Chapter 5. The Design: Looking Good With Less
February 22nd, 2003Here is a little something from Web Design on a Shoestring, Chapter 5. The Design: Looking Good With Less. I am looking for inspiring stories about CMS on the cheap. Please contact me if you have any.
Typography as a Three-Step Facelift
Imagine this scenario. You have just started a new job as an in house web designer, and the first thing your boss wants you to do is clean up the web site. She has given you a week and no money to do it. This is not to be a complete redesign; that will come later when you have a little more cash. You just need to give it a facelift.
Assume that your cluttered site was created three years ago. While it is fine as the boss’s nephew’s first web site, it makes your company look amateurish and out of touch.
Start with the typography, and use it to define your style, simplify your color scheme, and clean up the visual lines in your site. Think about the variety of typefaces, how consistently each typeface is being used, and the placement of text on the screen. Ask yourself how you might change these three typographical elements — variety, consistent use and placement — to eliminate visual clutter and to improve the site. This analysis begins three-step facelift that will inexpensively add elegance and style to what every design you are trying to improve. Your boss will wish her Botox treatment had been as successful and pain free.
1. The Careful Variety of Typefaces
The least expensive way to create uniformity and hierarchy is to select two or three good typefaces. Try to select typefaces that together create strong visual contrast, and that look good on a computer screen.

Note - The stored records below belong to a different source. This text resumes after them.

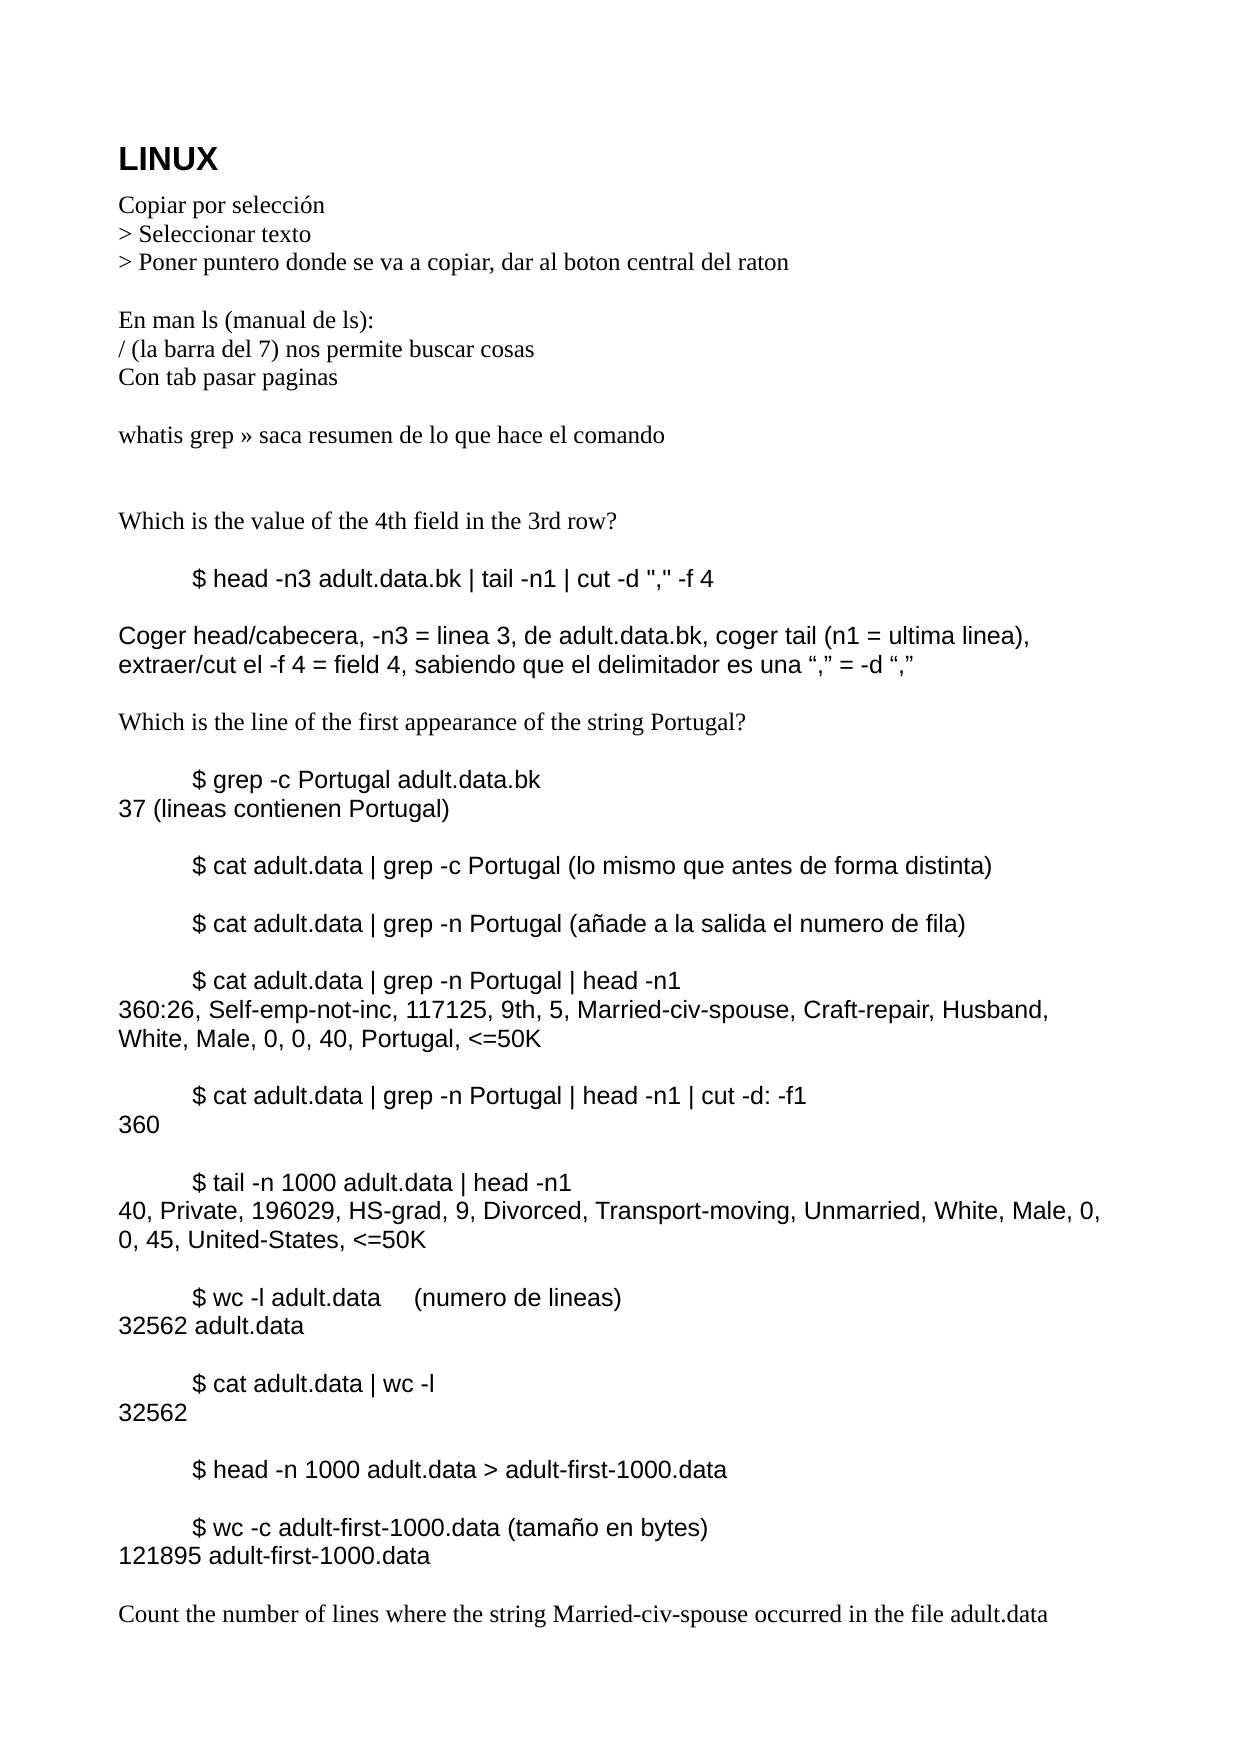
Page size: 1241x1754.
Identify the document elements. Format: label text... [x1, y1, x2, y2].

text 32562 [118, 1398, 1122, 1426]
subtitle LINUX [118, 139, 1122, 177]
text > Poner puntero donde se va a copiar, dar al boton central del raton [118, 247, 1122, 276]
text / (la barra del 7) nos permite buscar cosas [118, 334, 1122, 362]
text $ cat adult.data | grep -n Portugal (añade a la salida el numero de fila) [118, 909, 1122, 938]
text 121895 adult-first-1000.data [118, 1541, 1122, 1570]
text 37 (lineas contienen Portugal) [118, 794, 1122, 823]
text $ grep -c Portugal adult.data.bk [118, 765, 1122, 794]
text Which is the value of the 4th field in the 3rd row? [118, 506, 1122, 535]
text Count the number of lines where the string Married-civ-spouse occurred in the file adult.data [118, 1599, 1122, 1628]
text $ cat adult.data | grep -c Portugal (lo mismo que antes de forma distinta) [118, 851, 1122, 880]
text $ head -n 1000 adult.data > adult-first-1000.data [118, 1455, 1122, 1484]
text $ head -n3 adult.data.bk | tail -n1 | cut -d "," -f 4 [118, 564, 1122, 592]
text $ wc -c adult-first-1000.data (tamaño en bytes) [118, 1513, 1122, 1541]
text $ wc -l adult.data (numero de lineas) [118, 1283, 1122, 1311]
text $ cat adult.data | wc -l [118, 1369, 1122, 1398]
text $ tail -n 1000 adult.data | head -n1 [118, 1168, 1122, 1196]
text Coger head/cabecera, -n3 = linea 3, de adult.data.bk, coger tail (n1 = ultima linea), extraer/cut el -f 4 = field 4, sabiendo que el delimitador es una “,” = -d “,” [118, 621, 1122, 679]
text Copiar por selección [118, 190, 1122, 219]
text 360 [118, 1110, 1122, 1139]
text whatis grep » saca resumen de lo que hace el comando [118, 420, 1122, 449]
text 40, Private, 196029, HS-grad, 9, Divorced, Transport-moving, Unmarried, White, Male, 0, 0, 45, United-States, <=50K [118, 1196, 1122, 1254]
text $ cat adult.data | grep -n Portugal | head -n1 [118, 966, 1122, 995]
text $ cat adult.data | grep -n Portugal | head -n1 | cut -d: -f1 [118, 1081, 1122, 1110]
text 32562 adult.data [118, 1311, 1122, 1340]
text Con tab pasar paginas [118, 362, 1122, 391]
text 360:26, Self-emp-not-inc, 117125, 9th, 5, Married-civ-spouse, Craft-repair, Husband, White, Male, 0, 0, 40, Portugal, <=50K [118, 995, 1122, 1053]
text > Seleccionar texto [118, 219, 1122, 247]
text Which is the line of the first appearance of the string Portugal? [118, 707, 1122, 736]
text En man ls (manual de ls): [118, 305, 1122, 334]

2. The Consistent Use of Typefaces
Once you have selected your typefaces, write a quick visual style guide that will dictate how each of the typefaces will be used. This guide should prescribe a set of rules that cover elements like headlines, site-wide navigation, body copy, links and call-outs. You will undoubtedly go back and make changes to these rules as you begin implementation. That is fine; just be sure to update your style guide.
3. Creating Clean Lines by Placing Text
When you lay text out on the screen, make sure that you use clean lines. The alignment of each text area should be strong, and should relate visually to other text areas on the page. Clean placement costs no more than sloppy placement, but it adds tremendously to the integrity of your design.
Take the three elements — careful variety of typefaces, the consistent use of those typefaces, and the clean lines via typeface placement — and start cutting.